従って、本発明の目的は、貴金属コロイドを内包し、化粧品分野において利用することが可能であって、優れた保湿作用に加え、新たな機能性を有し、且つ、極めて品質や保存安定性に優れた脂肪酸モノグリセリドを主構成成分とするラメラ構造体分散液の工業的有利な製造方法と、これにより得られるラメラ構造体分散液の化粧品分野での利用方法を提供することにある。
【課題を解決するための手段】
【0006】
斯かる実情に鑑み、本発明者は、上記課題を解決すべく鋭意研究を行った結果、脂肪酸モノグリセリドを主構成成分とするラメラ構造体分散液に貴金属塩水溶液及び還元剤を添加し、室温又は加温下で攪拌することで、貴金属コロイドを内包させることができ、このものは保湿作用に加えて、新たな機能性を有し、かつ保存し、かつ、品質安定性が極めて良好であることを見出し、本発明を完成した。
【0007】
すなわち、本発明は、
(A)脂肪酸モノグリセリドを主構成成分とするラメラ構造体分散液を調製し、
(B)該分散液に貴金属塩水溶液及び還元剤を添加し、
(C)次いで、室温又は加温下で攪拌することを特徴とする貴金属コロイド内包ラメラ構造体分散液の製造方法を提供するものである。
【0008】
また、本発明は、脂肪酸モノグリセリドを主構成成分とするラメラ構造体中に貴金属コロイドが包含されている貴金属コロイド内包ラメラ構造体及びその分散液を提供するものである。
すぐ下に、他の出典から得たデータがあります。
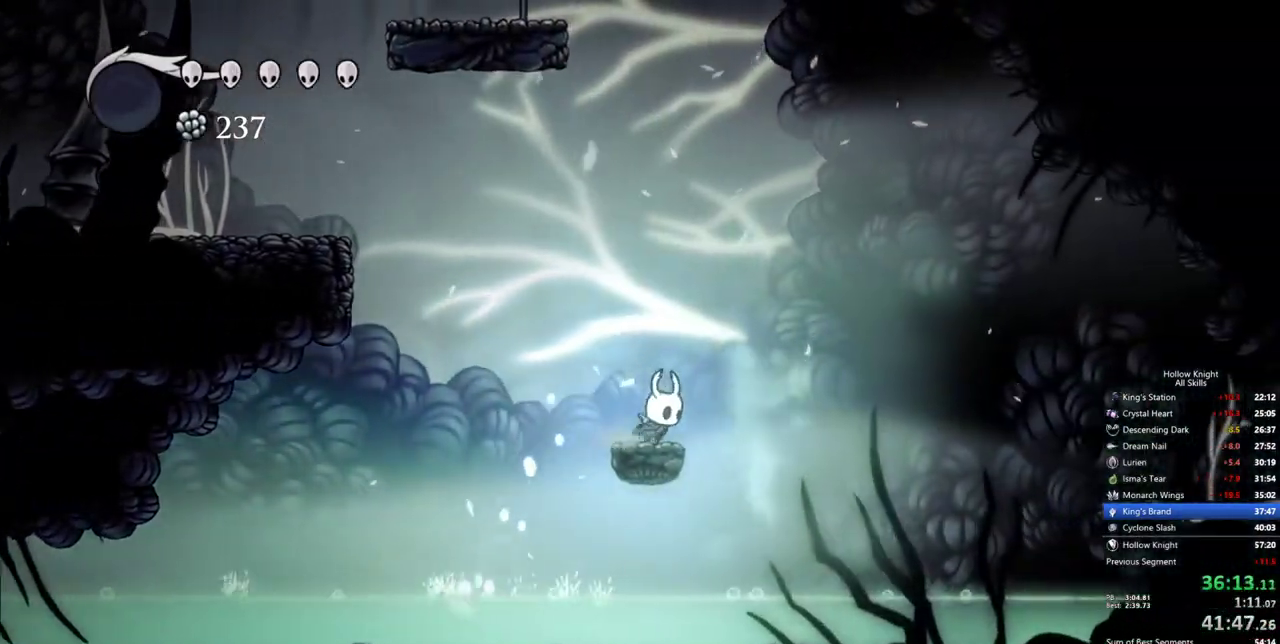
{"keys": ["cdash"], "events": [[17, "cdash", "down"], [17, "right", "up"]]}
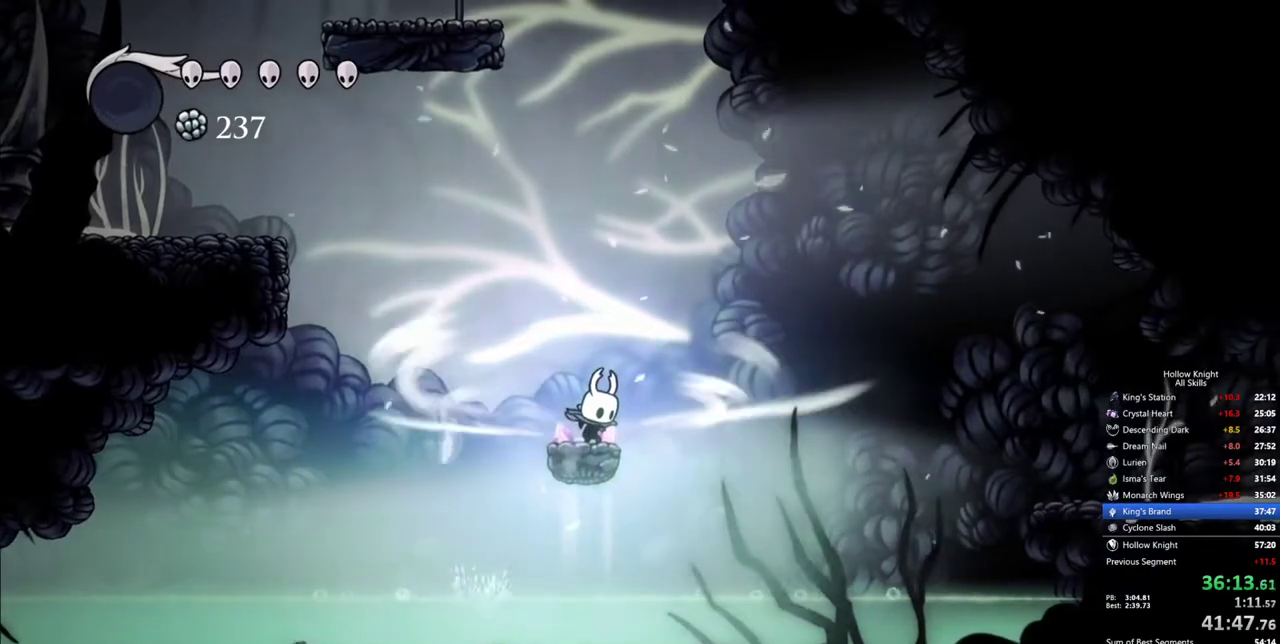
{"keys": [], "events": [[350, "cdash", "up"]]}
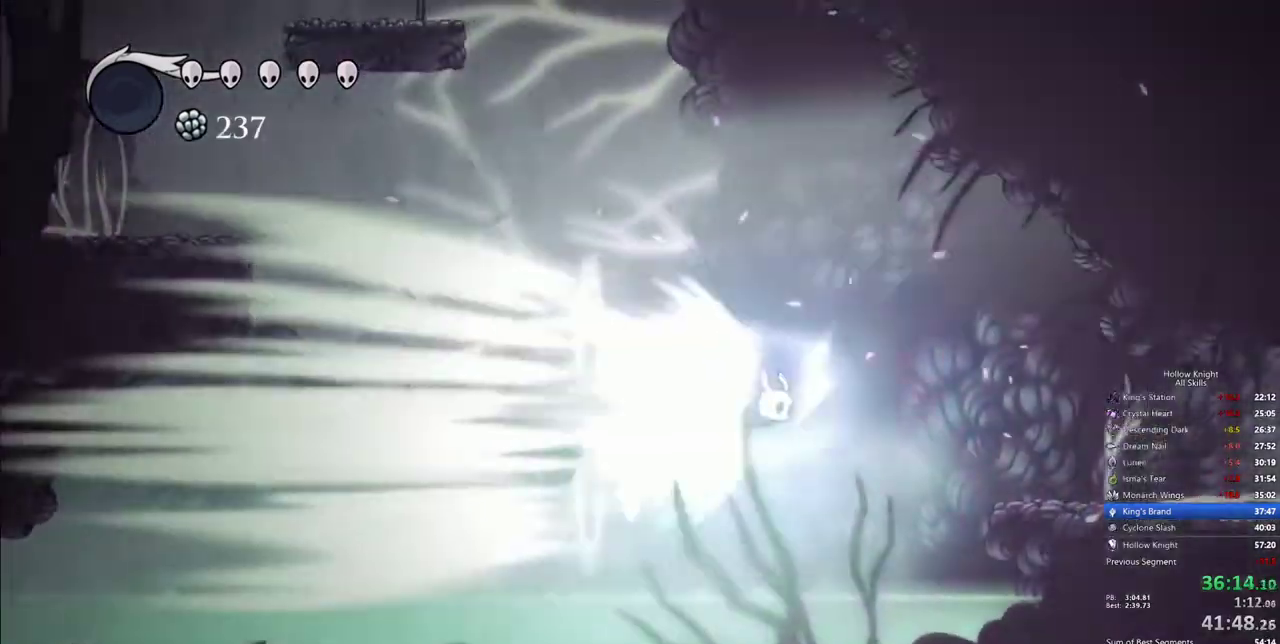
{"keys": [], "events": []}
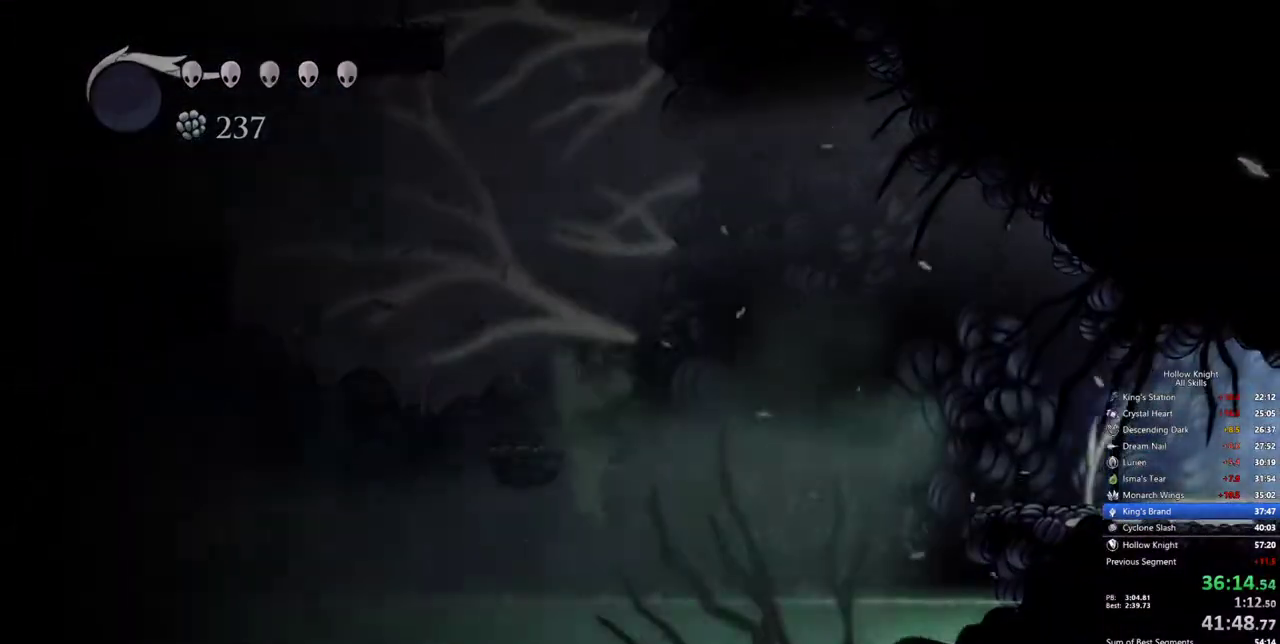
{"keys": [], "events": []}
更に、本発明は、脂肪酸モノグリセリドを主構成成分とするラメラ構造体中に貴金属コロイドが包含されている貴金属コロイド内包ラメラ構造体を含有する化粧料を提供するものである。
更にまた、本発明は、脂肪酸モノグリセリドを主構成成分とするラメラ構造体分散液に、貴金属コロイドを配合することを特徴とする脂肪酸モノグリセリドを主構成成分とするラメラ構造体分散液の安定化方法を提供するものである。
【0009】
なお、本発明の貴金属コロイド内包ラメラ構造体分散液とは、貴金属コロイドが内部に取り込まれている状態のラメラ構造体が水溶液中に分散している液体をいう。ここで、貴金属コロイドは、ラメラ構造体の内部に取り込まれていればよく、その存在位置等は特に限定されるものではない。
【発明の効果】
【0010】
本発明の貴金属コロイド内包ラメラ構造体は、優れた保湿作用を有し、かつ、内包する貴金属コロイドの持つ生理作用が付加された新たな機能性素材と成りうる。また、このラメラ構造体分散液は、内包させる貴金属コロイドの種類等により有色化するため、機能性の付加のみならず、従前どおり、商品の識別特性や趣向性を高めることを目的として利用することも可能である。さらに、貴金属コロイドを内包させることにより、品質や保存安定性が向上された脂肪酸モノグリセリドを主構成成分とするラメラ構造体分散液が容易に得られるので、その利用も容易となる。
【発明を実施するための最良の形態】
【0011】
まず、貴金属コロイド内包ラメラ構造体分散液の製造方法について説明する。
本発明の方法においては、まず、(A)工程として、脂肪酸モノグリセリドを主構成成分とするラメラ構造体分散液を調製する。ここで主構成成分とは、脂肪酸モノグリセリドでラメラ構造体の水相成分を除く構成成分中の30重量%以上を占めることをいい、特に50重量%を占めるものが好ましい。ここで、ラメラ構造体の主構成成分となる脂肪酸モノグリセリドとしては、炭素数8〜18の飽和又は不飽和脂肪酸のモノグリセリドを挙げることができ、例えば、カプリル酸モノグリセリド、カプリン酸モノグリセリド、ラウリン酸モノグリセリド、ミリスチン酸モノグリセリド、パルミチン酸モノグリセリド、ステアリン酸モノグリセリド、オレイン酸モノグリセリドを挙げることができる。これらは、単独で使用しても、2種以上を併用してもよい。中でも、脂肪酸モノグリセリドとしてパルミチン酸モノグリセリドとステアリン酸モノグリセリドとを4:6〜2:8の比率で使用すると、水溶液中でラメラ構造体を形成しやすく、また、貴金属コロイドも内包しやすい傾向があるので、好ましい。
【0012】
また、本発明のラメラ構造体は、前記の通り、脂肪酸モノグリセリドを主構成成分とするものであるが、構造や品質(機能性を含む)の安定性を損なわない範囲で、他の成分が混在した油相混合物を構成成分として利用することも可能である。このような成分としては、コレステロール、モノステアリルグリセリルエーテル、ジグリセリン脂肪酸エステル等を挙げることができるが、中でも特に、コレステロールは、ラメラ構造体の安定性を構造させる作用を有するので、これを配合することが好ましい。これらの成分の配合量は、適宜好ましい範囲を設定すればよいが、主構成成分となる脂肪酸モノグリセリド1重量部に対し、およそ0.05〜5重量部、好ましくは、0.1〜3重量部の範囲とすることが好ましい。
【0013】
本発明の(A)工程となるラメラ構造体分散液の調製は、次に挙げる2つのうち、いずれかの方法により行うことができる。以下、調製方法を例示する。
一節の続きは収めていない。